[[ GIVEN INFORMATION open ]]

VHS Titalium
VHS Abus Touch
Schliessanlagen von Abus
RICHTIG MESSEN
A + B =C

[[ GIVEN INFORMATION closed ]]
[[ GIVEN INFORMATION open ]]

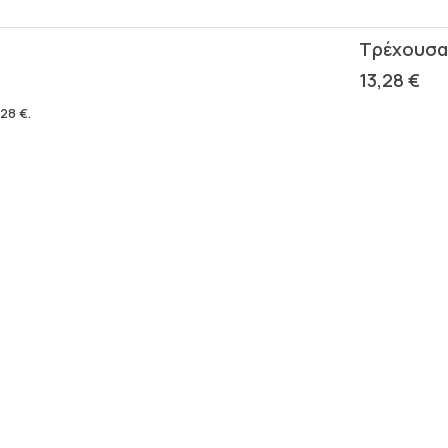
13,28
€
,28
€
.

[[ GIVEN INFORMATION closed ]]

- TASK OBJECTIVE
What lines in the entries contain "Abus"? Report each one by copying it.

- RESPONSE BOX
VHS Abus Touch
Schliessanlagen von Abus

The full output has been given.